Des choix catastrophiques

Même au sein de l’USFP, l’idée d’organiser une telle conférence au Maroc ne fait pas l’unanimité. Plusieurs députés ont fait entendre leur refus. « Les choix de M. Benaïssa sont catastrophiques pour la diplomatie marocaine. Il est suicidaire de miser uniquement sur les Américains. Nos alliés de toujours, l’Arabie Saoudite et l’Egypte, sont aujourd’hui en désaccord avec nous », regrette ce député socialiste. Et d’ajouter : « Benaïssa est le seul ministre qui refuse de se présenter devant le Parlement. Il n’a d’ailleurs aucun respect pour les élus du peuple ».

Le bureau politique de l’USFP devra d’ailleurs se réunir pour statuer sur le sujet. Mais la majorité des cadres du parti rejettent l’approche américaine.
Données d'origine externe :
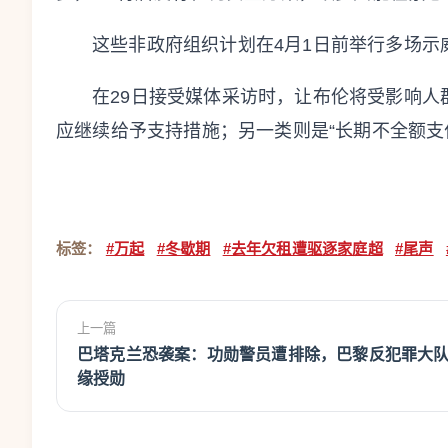
这些非政府组织计划在4月1日前举行多场示
在29日接受媒体采访时，让布伦将受影响人
应继续给予支持措施；另一类则是“长期不全额支付
标签：
#万起
#冬歇期
#去年欠租遭驱逐家庭超
#尾声
上一篇
巴塔克兰恐袭案：功勋警员遭排除，巴黎反犯罪大
缘授勋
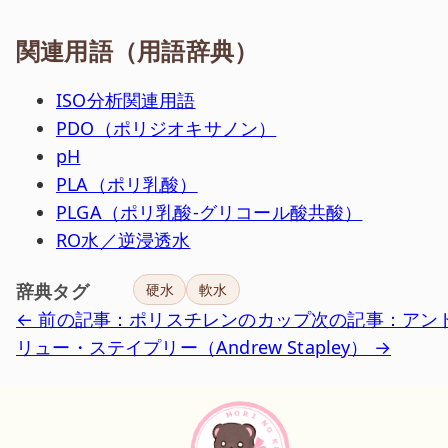
関連用語（用語辞典）
ISO分析関連用語
PDO（ポリジオキサノン）
pH
PLA（ポリ乳酸）
PLGA（ポリ乳酸-グリコール酸共酸）
RO水／逆浸透水
辞典タグ
硬水
軟水
← 前の記事：ポリスチレンのカップ
次の記事：アン
リュー・ステイプリー（Andrew Stapley） →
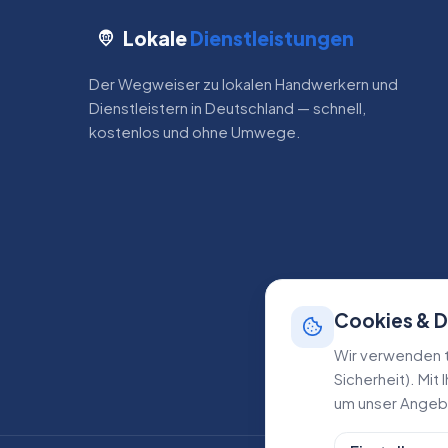
Lokale
Dienstleistungen
Der Wegweiser zu lokalen Handwerkern und
Dienstleistern in Deutschland — schnell,
kostenlos und ohne Umwege.
Cookies & 
Wir verwenden t
Sicherheit). Mit
um unser Angebo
A droite, les choses sont beaucoup plus nuancées. « Nous n’avons pas encore tranché. Le secrétaire général décidera de la date pour examiner ce sujet... », explique M. Ameskane, du Mouvement Populaire. Même si tous les partis politiques marocains ne sont pas d’accord sur la ligne à suivre ils sont, pour le moins tous embarrassés par les choix de la diplomatie marocaine. Reste à savoir si leur avis pèsera lourd lors de la prise de décision.